À revelia de toda a pirotecnia em torno da audiência na internet, o brasileiro acompanha a imprensa de maneira medonha. Basta pegar nossos índices e compará-los com os de outros países. A gente não perde de lavada apenas para o Japão, onde a edição vespertina do Asahi Shimbun deve superar a tiragem diária de todos os jornais brasileiros. Apanhamos também de uns tantos vizinhos latino-americanos, a quem não raro devotamos ignorância supina. Tomamos um olé dos Estados Unidos, país tão grande e complexo quanto o Brasil, e que está para muito além da figura do caipira de camisa listrada, que amassa latinhas na frente da tevê, tem ódio dos mexicanos que lhe servem à mesa e acredita que Trump é um estadista. Pois há mais gente lendo jornal nos EUA do que assistindo ao Super Bowl.
Há, paralelo, outro indicador de que nos damos às turras com a imprensa, sem medir consequências desse descaso (desprezar a apuração como método e não ter pudores de papagaiar informações falsas, para citar duas): nosso país tem poucas biografias de jornais, justo por não considerá-los. De novo, as comparações odiosas. Na França, apenas o Le Monde, um jornal novinho, surgido em 1944, soma três biografias. O Reino e o poder, de Gay Talese, sobre o The New York Times, é manjar dos deuses. Por aí toca a banda.
Os mais esclarecidos podem argumentar a existência de uma dúzia e meia de livros sobre as nascentes da imprensa brasileira. Há de fato títulos modelares de Nelson Werneck Sodré, Isabel Lustosa, Mônica Pimenta Velloso e Marialva Barbosa. Além da soberba pesquisa do historiador e jornalista espanhol Matías Molina – depois de Os melhores jornais do mundo, ele lançou o primeiro volume de História dos jornais no Brasil. Ambos exploram a personalidade dos periódicos, mostrando-os como pessoas que falham, que imprimem caráter, que mudam de pele. Dou garantia ou seu dinheiro de volta: os textos de Matias são tão gostosos de ler quanto os de Elena de Ferrante.

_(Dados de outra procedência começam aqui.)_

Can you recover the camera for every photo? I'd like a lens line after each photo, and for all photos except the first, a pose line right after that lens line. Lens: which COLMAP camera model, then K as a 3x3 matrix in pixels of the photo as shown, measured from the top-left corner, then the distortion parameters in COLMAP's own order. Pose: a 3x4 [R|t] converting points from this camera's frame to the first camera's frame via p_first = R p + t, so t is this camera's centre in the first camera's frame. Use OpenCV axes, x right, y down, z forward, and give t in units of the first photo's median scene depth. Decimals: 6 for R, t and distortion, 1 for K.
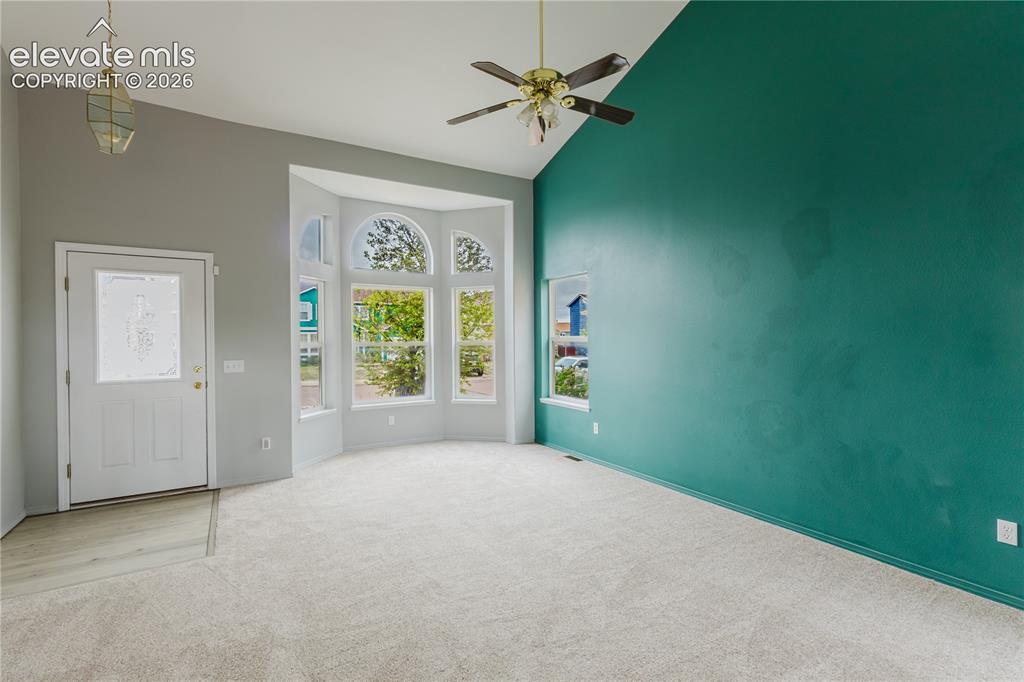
lens RADIAL K [[469.3, 0, 512.0], [0, 469.3, 341.0], [0, 0, 1]] dist [0.001919, 0.001547]
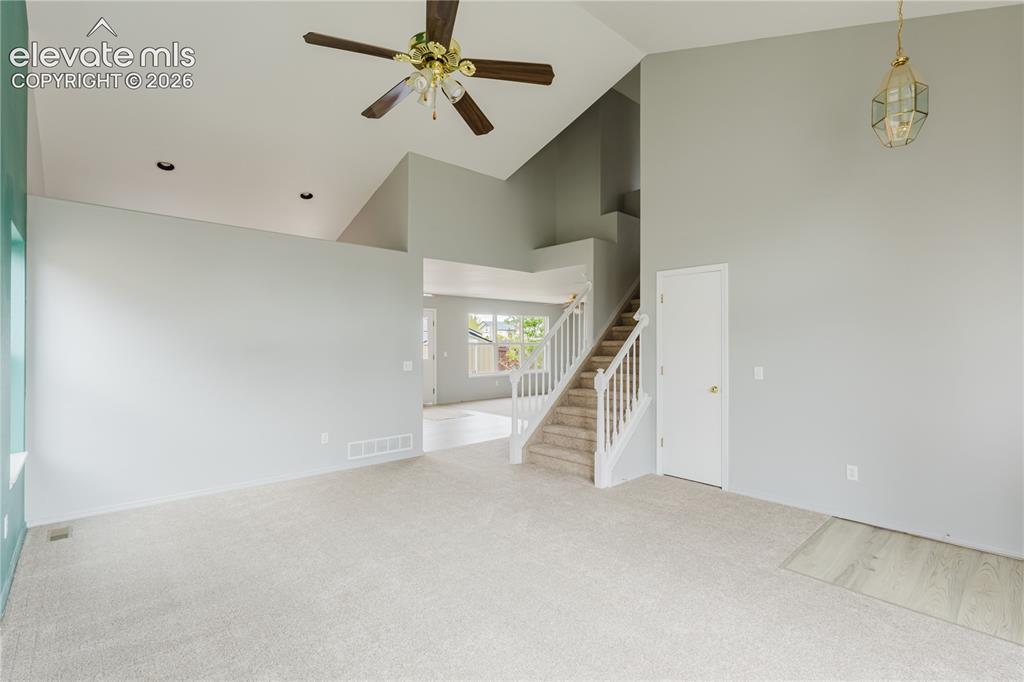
lens RADIAL K [[469.3, 0, 512.0], [0, 469.3, 341.0], [0, 0, 1]] dist [0.001919, 0.001547]
pose [[-0.979552, 0.010246, -0.200931, 0.068637], [0.008625, 0.999923, 0.008942, -0.019263], [0.201007, 0.007026, -0.979565, 1.279024]]
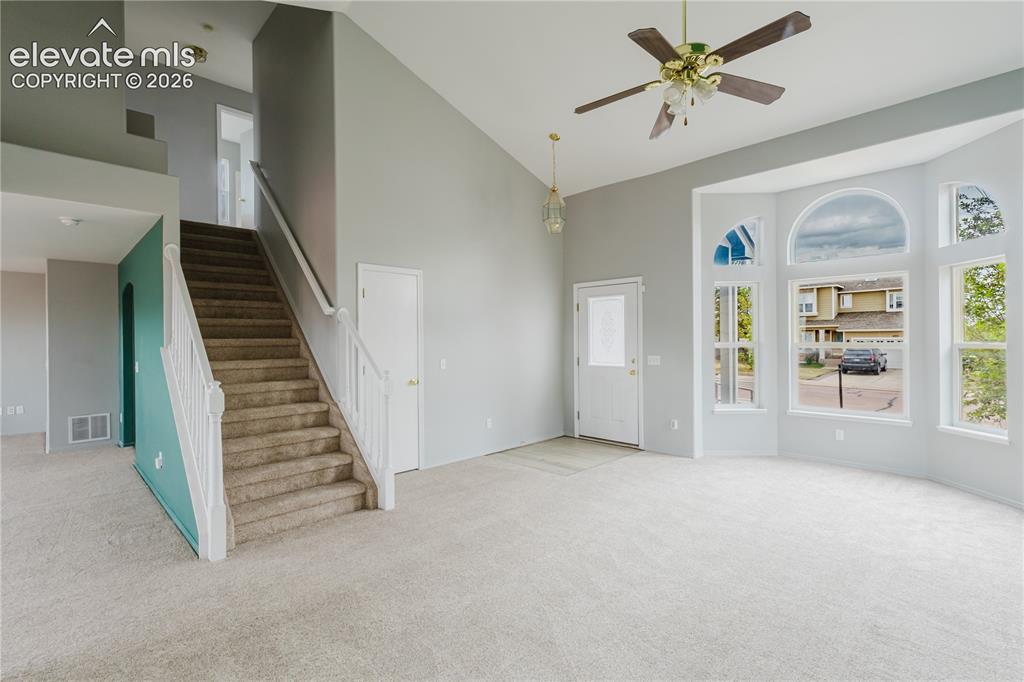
lens RADIAL K [[469.3, 0, 512.0], [0, 469.3, 341.0], [0, 0, 1]] dist [0.001919, 0.001547]
pose [[0.239618, 0.008469, -0.970830, 0.594590], [-0.001495, 0.999964, 0.008354, -0.009983], [0.970866, -0.000550, 0.239622, 0.309608]]
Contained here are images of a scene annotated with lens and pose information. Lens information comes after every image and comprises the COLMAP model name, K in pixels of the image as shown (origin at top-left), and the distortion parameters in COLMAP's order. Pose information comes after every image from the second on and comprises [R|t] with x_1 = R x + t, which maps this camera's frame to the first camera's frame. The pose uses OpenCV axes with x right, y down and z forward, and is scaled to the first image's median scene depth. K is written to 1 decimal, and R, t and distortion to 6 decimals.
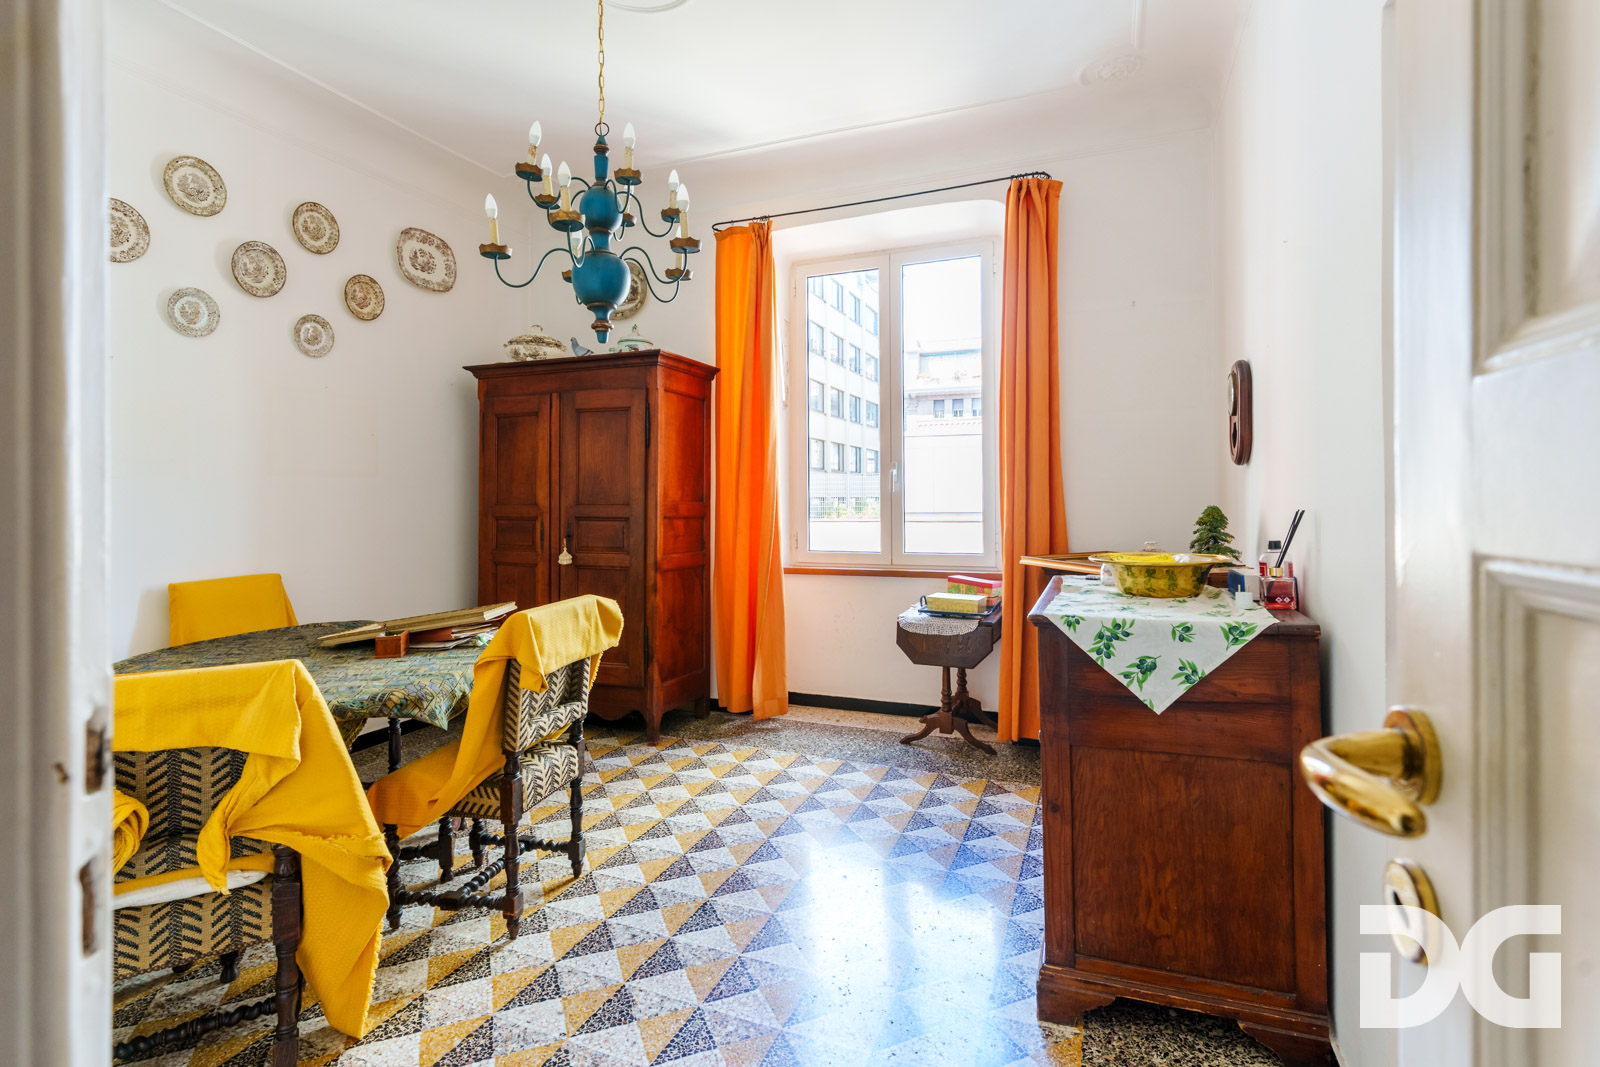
lens RADIAL K [[772.5, 0, 802.4], [0, 772.5, 522.3], [0, 0, 1]] dist [0.001218, 0.000617]
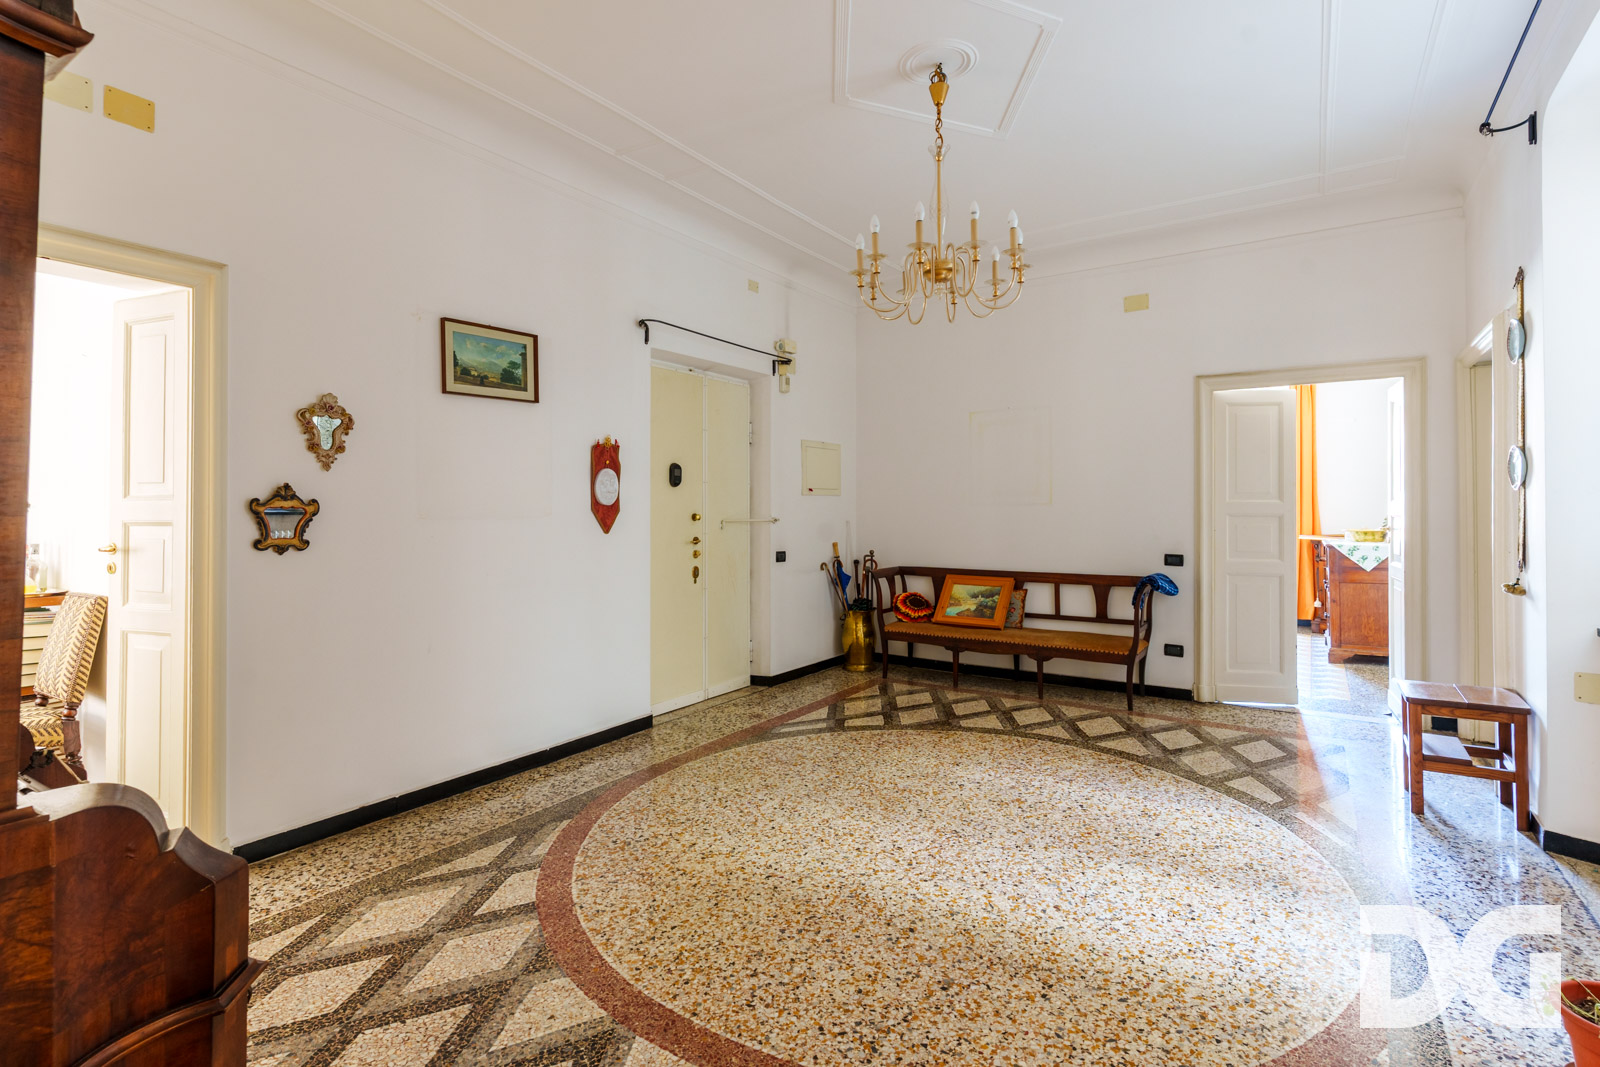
lens RADIAL K [[772.5, 0, 799.5], [0, 772.5, 524.7], [0, 0, 1]] dist [0.001218, 0.000617]
pose [[0.978471, 0.002008, -0.206374, -1.302046], [-0.002945, 0.999987, -0.004237, 0.056157], [0.206363, 0.004754, 0.978464, -2.880410]]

Com folga podemos afirmar que o jornal Última Hora, de Samuel Wainer; o nanico Pasquim; as revistas Cruzeiro e Realidade figuram entre os veículos nacionais que mais receberam bons estudos. Dentre os que começam a ser analisados com brilho estão os jornais Folha de S. Paulo, O Globo, Jornal do Brasil e O Estado de S. Paulo. Sem falar no infame Notícias populares, finado em 2001, cuja existência causa espanto na moçada boa praça de hoje em dia. A turma fica impactada ao saber de coberturas sobre o Bebê Diabo e das aparições da Loira do Banheiro (sem falar na miséria que fazia com as mulheres, travestis e pobres em geral). Penso no que o NP faria com a tramoia da tal mamadeira, cuja existência rivaliza com o Saci Pererê.
Mas melhor não se iludir. O que se tem publicado ainda é pouco. Calcule: cada edição de um jornal equivale a um livro bem fornido, desses que ficam em pé na mesa. Imagine a soma de uma semana. Um mês. Um ano. É uma barbaridade o que há ali sobre política, comportamento, cidades, violência, consumo e – claro – vida zodiacal e alguma bobagem. Multiplique-se tudo isso por décadas e cada veículo se torna uma biblioteca universal da humanidade. Não é bolinho.

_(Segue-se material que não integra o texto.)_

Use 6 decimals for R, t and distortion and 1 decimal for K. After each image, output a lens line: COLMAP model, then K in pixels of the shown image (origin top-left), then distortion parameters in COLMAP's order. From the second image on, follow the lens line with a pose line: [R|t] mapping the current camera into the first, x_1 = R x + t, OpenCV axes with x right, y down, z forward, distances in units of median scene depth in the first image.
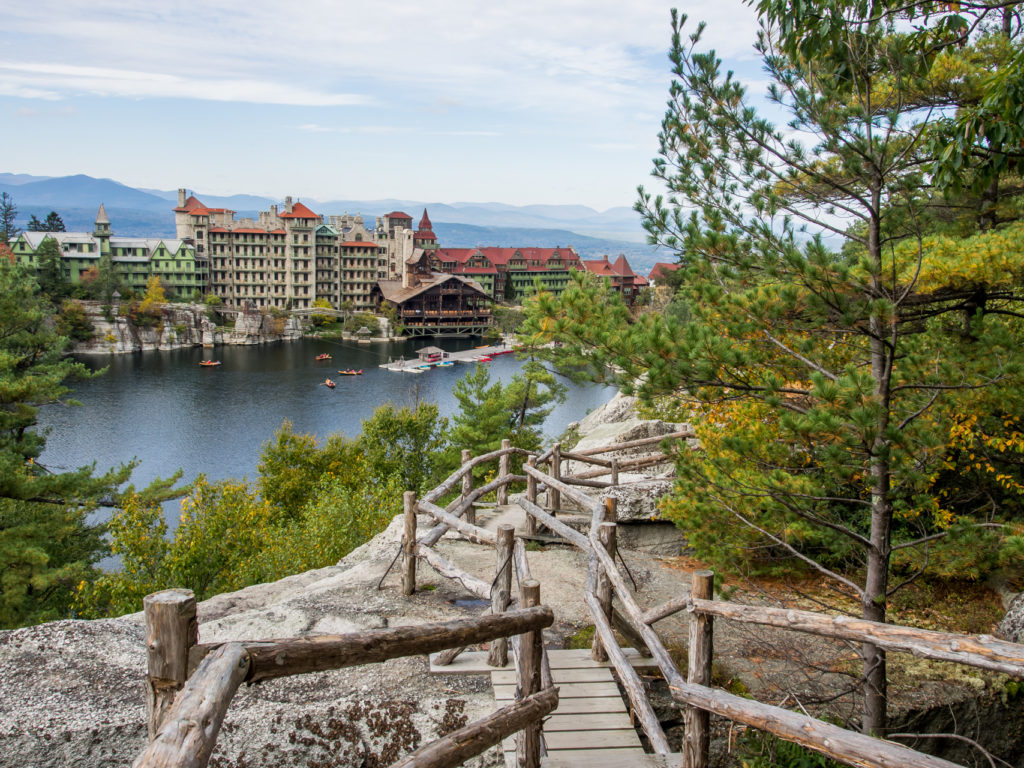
lens RADIAL K [[885.8, 0, 512.0], [0, 885.8, 384.0], [0, 0, 1]] dist [-0.008528, 0.015429]
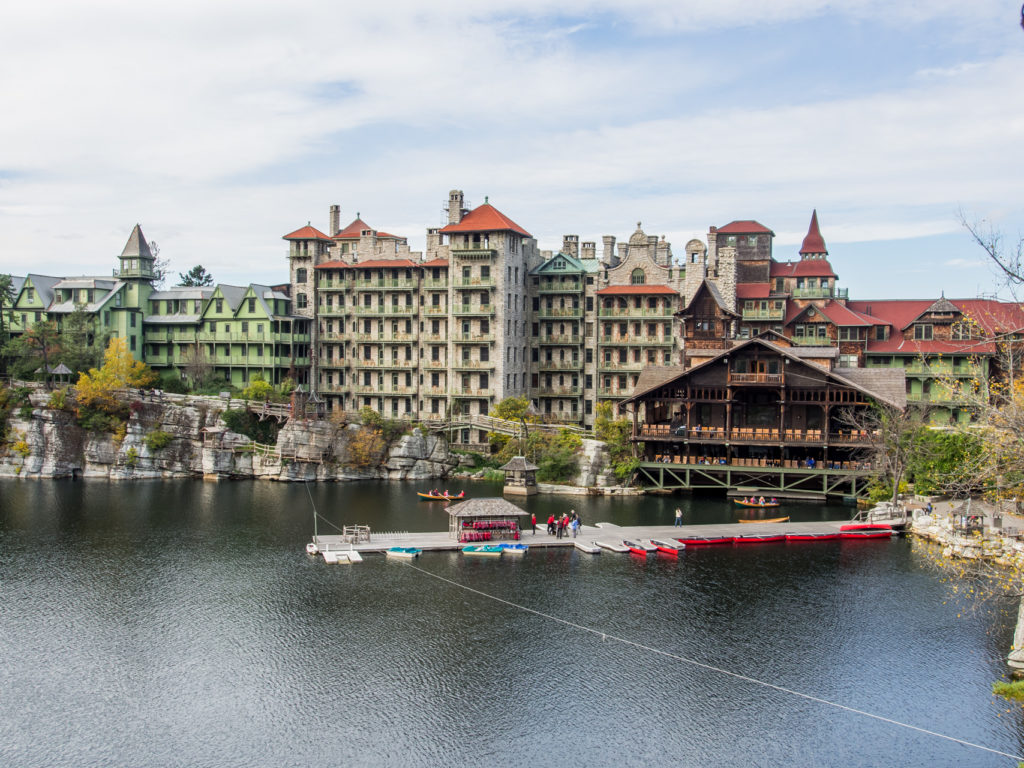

Há dez anos, em parceria com o jornalista e escritor Marcio Renato dos Santos, tive a oportunidade de assinar o livro Todo dia nunca é igual, sobre os então 90 anos da Gazeta do Povo. Trata-se de um texto de circulação dirigida. É imperfeito, desigual, escrito em tom de crônica, valorizado pelo trabalho do designer Lucio Barbeiro e pela pesquisa da historiadora Fernanda Leitóles. Nasceu de uma atividade simples e prazerosa – a leitura de todas as edições da Gazeta, sem pular uma página, para dali extrair o que ensinou Molina – a personalidade desse jornal.
Recomendo a experiência de ler jornal velho. No tempo passado, crimes e crises se tornam inofensivos. É um barato total o contato com os classificados – espaços para vender bicicletas avariadas e terrenos alagadiços. Parece mentira o anúncio em que alguém informa ter perdido um anel na matinê do Thalia – e dá o endereço em que poderia ser devolvido. Ou o de um vizinho que reclamava da vaca que andava solta na Rua Doutor Faivre. Vacas na esquina foram problema grande por aqui, assim como o sovaco dos choferes de táxi. Mereceu um editorial. Creiam.
Até os famosos tijolinhos – pequenos informes com a programação de cinema – renderiam um livro à parte, tamanha riqueza. Sabe-se por eles que Os Cafajestes, de Ruy Guerra, filme que ostentou o primeiro nu frontal do cinema brasileiro, fez boa carreira na carrancuda Curitiba de 1962, ao contrário do ocorrido nas demais cidades, nas quais foi alvo de protestos histéricos. Leitura de jornal é assim – confirma, mas também desmente o que a gente jura que sabe. Some-se a fina das estrelinhas, nas quais os jornais costumam ser pródigos, para driblar a censura interna e os leitores doidos varridos.
Um caso que lembro é o de um crime envolvendo dois homens da classe média local, em meados dos anos 1960. Um policial, outro comerciante. Sem poder informar que eram amantes, os carrapichos, como costumavam ser chamados os repórteres policiais, se referiam aos dois, sempre entre aspas, como “muito amigos”. Risível, porém triste.
Saí da empreitada do livro com algumas premissas. Valem para a Gazeta e, presumo, para boa parte dos jornais regionais. Eventos como a campanha Diretas Já (1984) e o Collorgate (1992) aumentaram sobremaneira a capacidade investigativa da imprensa, salvando-a da preguiça dos repórteres que faziam ronda na Praça Rui Barbosa, e só. Depois disso, a tolerância com impressionismos ficou bem menor. O jornalismo perdeu um bocado daquele romantismo de minissérie da Globo, mas ganhou em capacidade de interferir na sociedade.
Os jornais, que pareciam andar dez passos atrás dos grandes debates públicos – como o direito à habitação, a violência endêmica, a igualdade feminina e o combate à pobreza –, abandonam expressões como “vadia”, “decaída” e “amásia”, e sepultam discursos higienistas. Trazem mais vozes e menos editoriais raivosos. Civilizam-se. Querem tocar o cotidiano do leitor, como se o convidassem para estar em roda da fogueira. Por essas e outras, jornais são humanos demais para serem esquecidos ou substituídos por qualquer joça. Ou pelo menos assim deveria ser.